## CS/CG Dataset Exploration

**Ref:** https://github.com/wanyao1992/code_summarization_public

In [1]:
import os
import re
import codecs
import pprint

import pandas as pd
import matplotlib.pyplot as plt
import seaborn as sns

%matplotlib inline
%config InlineBackend.figure_format = 'retina'
sns.set()

pp = pprint.PrettyPrinter(width=120, indent=4, compact=False)

In [None]:
def sanitize(line):
    return line.replace(' DCNL DCSP ', '\n ').replace(' DCNL ', '\n').replace(' DCSP ', ' ')

def tokenize(line):
    tokens = re.split('\.|\(|\)|\:| |;|,|!|=|[|]', line)
    return [t for t in tokens if t.strip()]

In [None]:
root_dir = os.path.join(os.environ['HOME'], 'workspace/msc-research/raw-datasets/cscg')

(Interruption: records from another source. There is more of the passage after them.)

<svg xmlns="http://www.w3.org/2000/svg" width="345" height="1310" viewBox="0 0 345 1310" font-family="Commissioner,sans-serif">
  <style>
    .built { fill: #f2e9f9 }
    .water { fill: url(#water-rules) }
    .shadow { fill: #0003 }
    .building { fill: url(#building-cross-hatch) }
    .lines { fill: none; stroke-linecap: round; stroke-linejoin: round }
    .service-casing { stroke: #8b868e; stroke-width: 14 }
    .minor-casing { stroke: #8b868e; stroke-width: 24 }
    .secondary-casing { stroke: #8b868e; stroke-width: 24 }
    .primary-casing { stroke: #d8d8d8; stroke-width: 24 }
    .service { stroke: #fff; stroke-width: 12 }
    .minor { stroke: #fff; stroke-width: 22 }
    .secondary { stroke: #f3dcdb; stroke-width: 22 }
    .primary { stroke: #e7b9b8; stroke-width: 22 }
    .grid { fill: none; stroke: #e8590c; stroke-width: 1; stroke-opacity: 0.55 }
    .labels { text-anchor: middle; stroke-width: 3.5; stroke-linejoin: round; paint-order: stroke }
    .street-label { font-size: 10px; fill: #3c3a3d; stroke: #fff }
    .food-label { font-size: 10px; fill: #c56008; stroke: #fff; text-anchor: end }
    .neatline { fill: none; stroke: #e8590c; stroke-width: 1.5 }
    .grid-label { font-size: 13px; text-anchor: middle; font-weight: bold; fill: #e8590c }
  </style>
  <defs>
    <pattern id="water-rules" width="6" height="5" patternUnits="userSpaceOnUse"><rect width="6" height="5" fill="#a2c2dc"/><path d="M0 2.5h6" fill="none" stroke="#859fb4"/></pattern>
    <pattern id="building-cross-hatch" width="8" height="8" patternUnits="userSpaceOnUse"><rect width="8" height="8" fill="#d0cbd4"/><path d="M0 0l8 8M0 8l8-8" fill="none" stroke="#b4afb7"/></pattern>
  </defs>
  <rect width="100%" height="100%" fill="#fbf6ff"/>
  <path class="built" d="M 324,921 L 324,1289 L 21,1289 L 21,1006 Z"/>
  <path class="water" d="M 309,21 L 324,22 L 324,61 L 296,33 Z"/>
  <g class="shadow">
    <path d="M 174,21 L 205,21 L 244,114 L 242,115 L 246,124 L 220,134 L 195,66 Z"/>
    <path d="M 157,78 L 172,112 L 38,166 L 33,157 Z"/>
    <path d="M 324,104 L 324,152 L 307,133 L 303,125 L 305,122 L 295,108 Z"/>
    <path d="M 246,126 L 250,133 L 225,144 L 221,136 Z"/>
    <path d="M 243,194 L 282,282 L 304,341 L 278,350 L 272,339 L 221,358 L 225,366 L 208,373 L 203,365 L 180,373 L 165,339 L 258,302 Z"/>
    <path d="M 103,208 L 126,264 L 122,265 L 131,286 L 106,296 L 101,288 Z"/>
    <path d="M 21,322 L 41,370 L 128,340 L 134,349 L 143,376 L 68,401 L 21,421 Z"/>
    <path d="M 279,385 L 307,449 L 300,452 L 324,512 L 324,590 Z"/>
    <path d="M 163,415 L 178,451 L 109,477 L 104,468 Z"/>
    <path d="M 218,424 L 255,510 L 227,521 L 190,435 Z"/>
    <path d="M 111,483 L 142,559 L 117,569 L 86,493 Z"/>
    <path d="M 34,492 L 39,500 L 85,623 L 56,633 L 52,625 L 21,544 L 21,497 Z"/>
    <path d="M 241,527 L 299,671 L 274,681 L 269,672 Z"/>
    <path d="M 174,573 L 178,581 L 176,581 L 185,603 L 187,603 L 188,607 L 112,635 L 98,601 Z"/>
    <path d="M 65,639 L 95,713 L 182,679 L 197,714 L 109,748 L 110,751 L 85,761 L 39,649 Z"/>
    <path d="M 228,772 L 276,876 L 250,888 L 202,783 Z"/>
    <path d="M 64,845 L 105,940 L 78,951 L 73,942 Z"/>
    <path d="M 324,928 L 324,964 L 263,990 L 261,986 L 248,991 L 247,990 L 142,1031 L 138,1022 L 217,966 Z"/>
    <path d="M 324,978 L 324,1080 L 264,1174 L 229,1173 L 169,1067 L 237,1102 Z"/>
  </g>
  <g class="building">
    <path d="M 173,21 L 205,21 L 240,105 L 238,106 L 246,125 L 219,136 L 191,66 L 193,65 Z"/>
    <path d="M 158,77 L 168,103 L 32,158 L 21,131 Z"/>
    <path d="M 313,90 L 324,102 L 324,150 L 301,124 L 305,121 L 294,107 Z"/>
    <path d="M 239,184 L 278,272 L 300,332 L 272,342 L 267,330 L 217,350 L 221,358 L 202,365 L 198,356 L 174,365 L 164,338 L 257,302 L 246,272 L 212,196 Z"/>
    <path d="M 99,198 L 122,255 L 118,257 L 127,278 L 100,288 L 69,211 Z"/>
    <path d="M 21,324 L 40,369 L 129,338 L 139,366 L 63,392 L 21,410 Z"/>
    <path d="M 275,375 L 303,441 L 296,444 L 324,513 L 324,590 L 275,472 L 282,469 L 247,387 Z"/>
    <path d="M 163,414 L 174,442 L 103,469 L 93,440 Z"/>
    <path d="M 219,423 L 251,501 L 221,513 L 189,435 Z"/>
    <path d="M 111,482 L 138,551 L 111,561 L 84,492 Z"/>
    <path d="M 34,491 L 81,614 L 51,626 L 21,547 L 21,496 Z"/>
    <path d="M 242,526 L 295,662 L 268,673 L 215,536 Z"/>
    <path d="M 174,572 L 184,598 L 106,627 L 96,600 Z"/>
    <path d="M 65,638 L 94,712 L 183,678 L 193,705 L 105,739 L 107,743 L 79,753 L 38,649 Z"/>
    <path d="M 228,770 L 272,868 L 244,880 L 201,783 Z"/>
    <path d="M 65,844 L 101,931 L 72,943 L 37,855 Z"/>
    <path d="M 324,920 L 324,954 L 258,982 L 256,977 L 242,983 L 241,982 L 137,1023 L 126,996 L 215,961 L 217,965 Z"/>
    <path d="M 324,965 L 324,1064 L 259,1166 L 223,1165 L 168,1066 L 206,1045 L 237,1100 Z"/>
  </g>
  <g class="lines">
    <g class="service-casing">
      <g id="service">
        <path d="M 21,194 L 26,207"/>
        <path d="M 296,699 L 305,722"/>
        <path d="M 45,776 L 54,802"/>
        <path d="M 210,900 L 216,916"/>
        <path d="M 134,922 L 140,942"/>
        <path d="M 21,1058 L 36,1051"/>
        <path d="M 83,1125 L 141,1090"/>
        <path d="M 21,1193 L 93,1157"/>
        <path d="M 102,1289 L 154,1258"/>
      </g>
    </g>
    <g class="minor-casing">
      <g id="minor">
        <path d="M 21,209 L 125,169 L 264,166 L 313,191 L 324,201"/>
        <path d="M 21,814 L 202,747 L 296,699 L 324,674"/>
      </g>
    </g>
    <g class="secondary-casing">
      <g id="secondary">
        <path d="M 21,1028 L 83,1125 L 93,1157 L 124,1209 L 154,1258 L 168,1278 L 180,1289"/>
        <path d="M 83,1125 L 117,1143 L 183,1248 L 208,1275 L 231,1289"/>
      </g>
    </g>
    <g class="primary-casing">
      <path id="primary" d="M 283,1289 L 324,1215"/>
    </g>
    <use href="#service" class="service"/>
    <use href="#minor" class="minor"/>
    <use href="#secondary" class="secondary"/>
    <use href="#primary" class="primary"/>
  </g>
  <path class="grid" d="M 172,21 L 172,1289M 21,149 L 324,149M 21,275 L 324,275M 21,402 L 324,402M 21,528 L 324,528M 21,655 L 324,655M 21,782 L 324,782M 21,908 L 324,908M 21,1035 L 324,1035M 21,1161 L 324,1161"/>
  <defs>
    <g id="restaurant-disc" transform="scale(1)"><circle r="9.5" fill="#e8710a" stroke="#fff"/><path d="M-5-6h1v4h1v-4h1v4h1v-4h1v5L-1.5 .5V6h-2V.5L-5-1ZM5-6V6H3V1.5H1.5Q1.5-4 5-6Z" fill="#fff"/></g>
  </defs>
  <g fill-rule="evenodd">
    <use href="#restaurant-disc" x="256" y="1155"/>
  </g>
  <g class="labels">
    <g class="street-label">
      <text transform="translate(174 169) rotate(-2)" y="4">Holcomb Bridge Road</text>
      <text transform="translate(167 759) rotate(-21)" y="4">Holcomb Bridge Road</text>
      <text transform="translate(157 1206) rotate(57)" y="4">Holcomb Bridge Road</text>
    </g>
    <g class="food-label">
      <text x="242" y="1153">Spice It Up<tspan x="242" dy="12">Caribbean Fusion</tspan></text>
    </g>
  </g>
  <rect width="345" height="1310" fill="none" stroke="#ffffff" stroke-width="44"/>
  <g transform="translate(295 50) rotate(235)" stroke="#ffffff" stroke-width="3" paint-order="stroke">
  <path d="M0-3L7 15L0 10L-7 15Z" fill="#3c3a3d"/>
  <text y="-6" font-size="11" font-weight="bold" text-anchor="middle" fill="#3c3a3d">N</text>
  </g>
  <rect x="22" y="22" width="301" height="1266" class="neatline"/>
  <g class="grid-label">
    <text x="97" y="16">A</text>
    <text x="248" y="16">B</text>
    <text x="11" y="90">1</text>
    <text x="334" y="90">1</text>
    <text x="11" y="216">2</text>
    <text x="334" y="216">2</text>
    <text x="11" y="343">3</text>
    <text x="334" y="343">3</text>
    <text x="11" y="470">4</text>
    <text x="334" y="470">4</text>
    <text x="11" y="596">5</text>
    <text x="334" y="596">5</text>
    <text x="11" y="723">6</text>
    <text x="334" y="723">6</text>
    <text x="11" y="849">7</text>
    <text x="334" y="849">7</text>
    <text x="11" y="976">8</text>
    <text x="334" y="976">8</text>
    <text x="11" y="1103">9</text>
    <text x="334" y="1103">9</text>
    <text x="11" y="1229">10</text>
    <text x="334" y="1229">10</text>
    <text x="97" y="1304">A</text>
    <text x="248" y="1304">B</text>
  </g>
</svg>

anno_path = os.path.join(root_dir, 'data_ps.descriptions')
code_path = os.path.join(root_dir, 'data_ps.declbodies')

anno_stream = codecs.open(anno_path, 'r', 'utf-8', errors='ignore')
code_stream = codecs.open(code_path, 'r', 'utf-8', errors='ignore')

anno_data, code_data = [], []

while True:
    a = anno_stream.readline().strip()
    c = code_stream.readline().strip()
    
    if a == '' or c == '':
        break
    
    anno_data.append(a)
    code_data.append(c)
    
assert len(anno_data) == len(code_data)

df = pd.DataFrame({'anno': anno_data, 'code': code_data})
df['code_tok'] = df['code'].apply(lambda x: tokenize(sanitize(x)))
df['code_len'] = df['code_tok'].apply(len)
df['anno_tok'] = df['anno'].apply(lambda x: tokenize(sanitize(x)))
df['anno_len'] = df['anno_tok'].apply(len)

df.sort_values(by=['anno_len', 'code_len'], ascending=False, inplace=True)

print('dataset size:', df.shape)

In [None]:
def sample(n=1):
    d = df.sample(n)

    return {
        'anno': ' '.join(*d['anno_tok']),
        'code': ' '.join(*d['code_tok'])
    }

pp.pprint(sample(1))

### Length histograms

In [None]:
plt.figure(figsize=(16,8))


key = 'code_tok'
d = df[key].apply(lambda l: len(l) / 1)
print(f'{key} len: min {d.min():.3f} | max {d.max():.3f} | mean {d.mean():.3f}')
xs = d[(0 <= d) & (d <= 0.01 * len(d))].values

y, x, _ = plt.hist(xs, bins=128, label=key, fc=(0,0.5,0.5,0.3))

key = 'anno_tok'
d = df[key].apply(lambda l: len(l) / 1)
print(f'{key} len: min {d.min():.3f} | max {d.max():.3f} | mean {d.mean():.3f}')
xs = d[(0 <= d) & (d <= 0.01 * len(d))].values
y, x, _ = plt.hist(xs, bins=128, label=key, fc=(0.1,0,0.8,0.2))

plt.xticks(np.round(x[::4]))
plt.legend()

pass